The date of entry of the panel into the collection is unknown. It is documented with certainty for the first time in the Fideicommissary list of 1833. It is probable that the acquisition of the painting, of modest quality, should be considered as an attempt to recreate, rather than to compensate for, the existence in the collection of a work sold in 1801 to ‘Mr. Durand of Paris’ together with a group of paintings of considerable interest, as can be seen from the description in the inventory of 1693. It may be a derivation from Leonardo’s famous prototype kept in the Louvre. The subject depicted, albeit with a different iconography, and the closeness of the measurements make the hypothesis of an acquisition after 1801 most plausible.

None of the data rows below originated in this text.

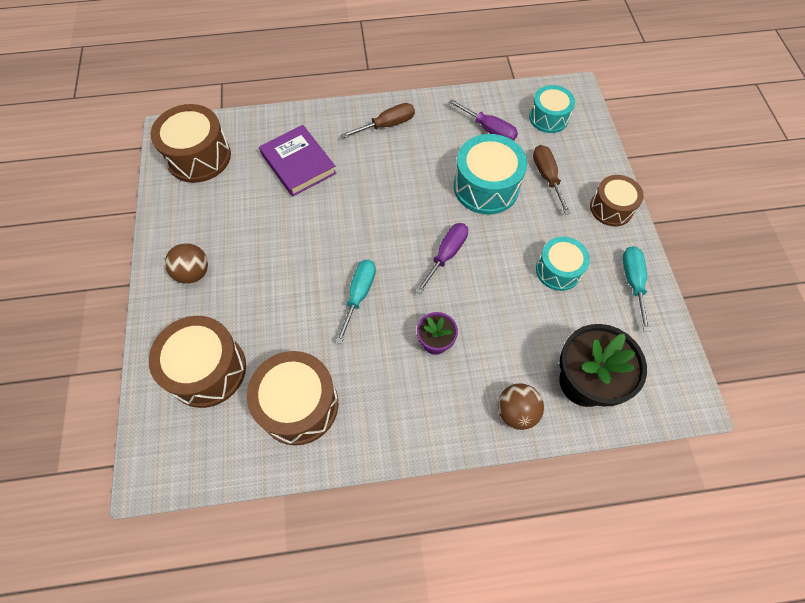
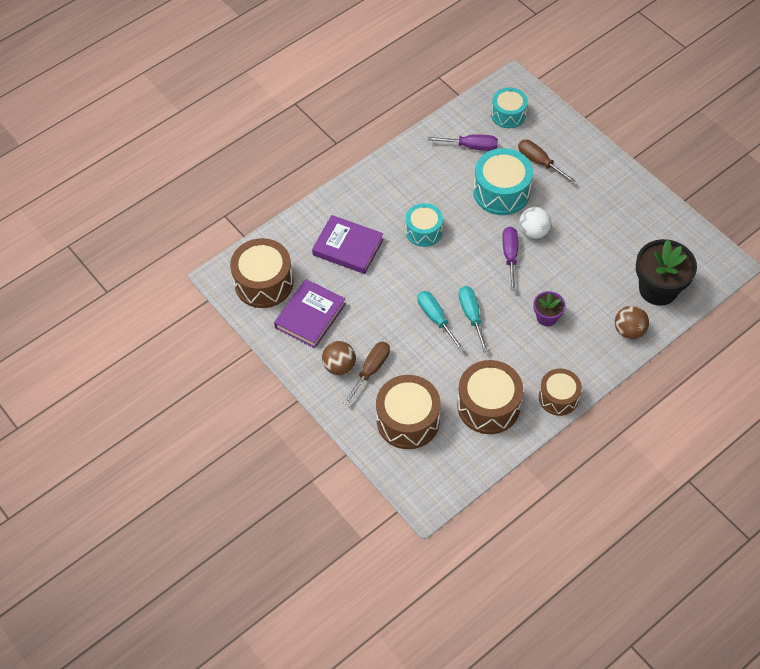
camera: 30 degrees left, 5 degrees down
brown screwdriver [341,103,415,138] -> brown screwdriver moved to [343,342,390,405]
turquoise drum [536,237,590,291] -> turquoise drum moved to [406,203,443,247]
brown drum [590,175,644,226] -> brown drum moved to [539,369,582,416]
turquoise screwdriver [622,246,650,332] -> turquoise screwdriver moved to [417,291,464,351]
none -> purple book [274,279,346,348]
none -> white ball [519,207,551,239]

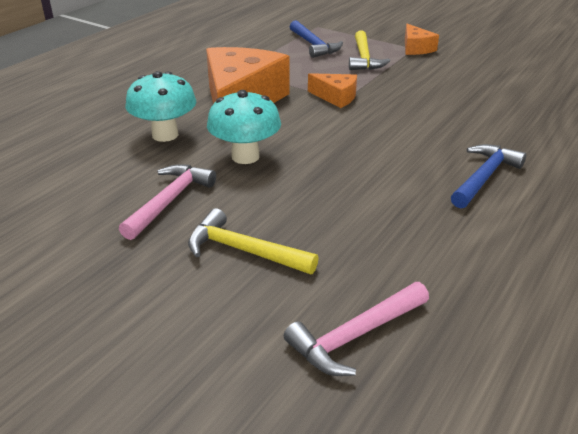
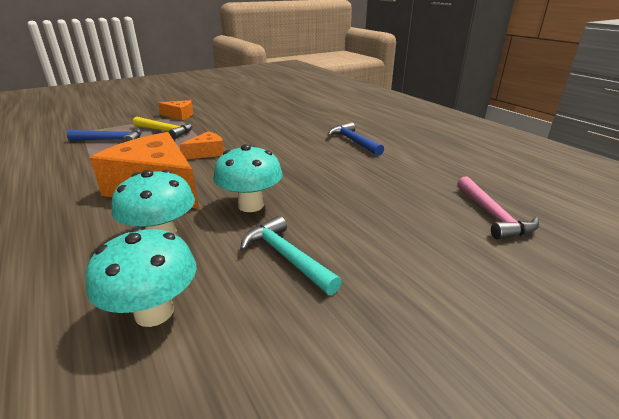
camera: 65 degrees left, 5 degrees down
pink hammer [119,164,216,240] -> turquoise hammer [240,216,342,295]
yellow hammer [188,208,319,274] -> none
none -> turquoise mushroom [86,227,197,327]

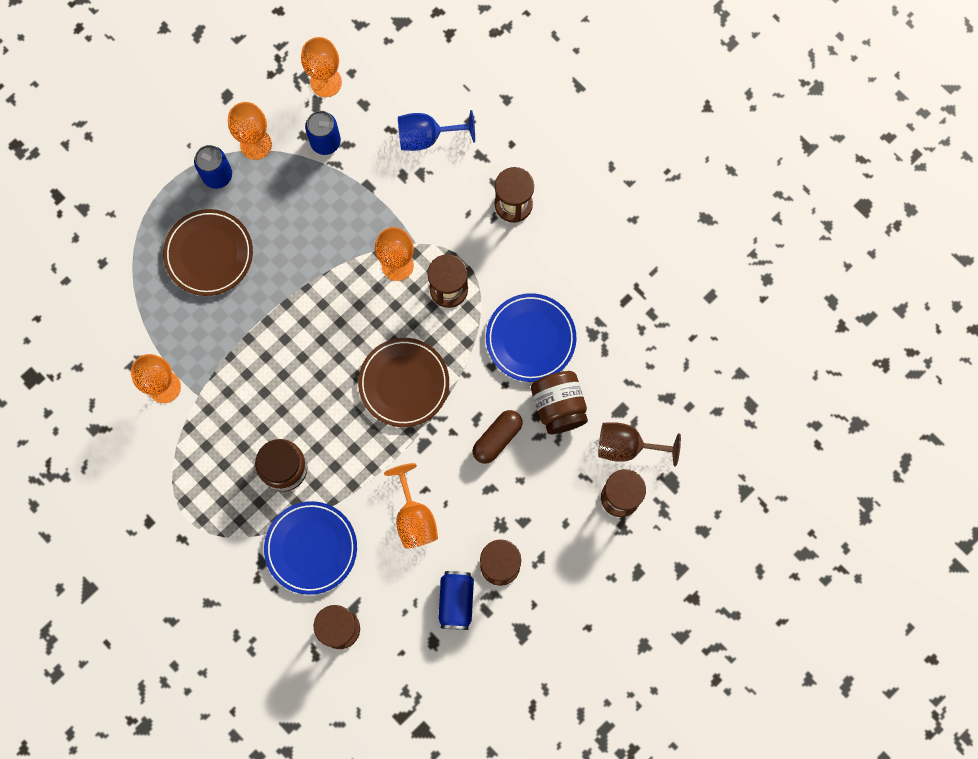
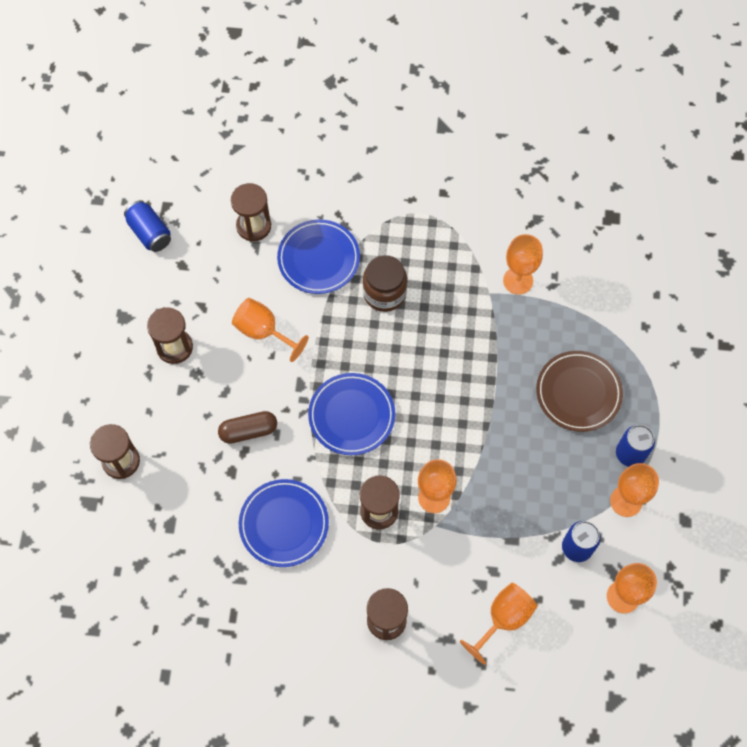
camera: 140 degrees right, 10 degrees down
brown plate [358,338,449,427] -> blue plate [308,373,395,455]
blue goblet [398,110,475,151] -> orange goblet [460,583,538,665]
blue can [438,571,474,630] -> blue can moved to [124,200,171,252]
brown capsule [473,410,522,464] -> brown capsule turned 75 degrees clockwise [218,411,277,444]
brown jar [531,371,588,434] -> none
brown goblet [598,423,681,467] -> none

Borghese Collection, probably after 1801 (Della Pergola), first mentioned in the Inventory Fidecommessario Borghese of 1833, p. 34. Purchased by Italian State, 1902.
The date of entry of the panel into the Borghese Collection, documented with certainty for the first time in the Fideicommissary list of 1833, is unknown, although Della Pergola speculated that it had been acquired after 1801 (1955, pp. 78-79). In fact, in 1801 an ancient replica of the St John the Baptist by Leonardo (Louvre, Parigi, inv. 775; MR 318) was sold together with other important works including Caravaggio’s Supper at Emmaus, now in the National Gallery in London (inv. NG172).
This replica, mentioned in previous inventories, from that of 1693 to that of 1790, was sold in 1801 to the antiquarian Durand of Paris (Della Pergola 1955, pp. 78-79). The inventory of 1693 described it as ‘a painting of two and a half palms of a St John pointing with his finger to the letters Agnus Dei, No. 188, with a gilded frame on a panel by Leonardo da Vinci’.
The panel now in the collection, of inferior quality, ‘without value’ (Longhi 1928, p. 354), is therefore a variant of the famous model by Leonardo, which might be seen as a purchase by the Borghese family in an attempt to recreate, rather than compensate for, the previously sold replica of St John the Baptist.
This behavior reflects the nineteenth-century collecting criteria, which focused on documenting the historical identity of the collection, including through works that, although lacking any real aesthetic quality, were iconographically and symbolically connected to the original models.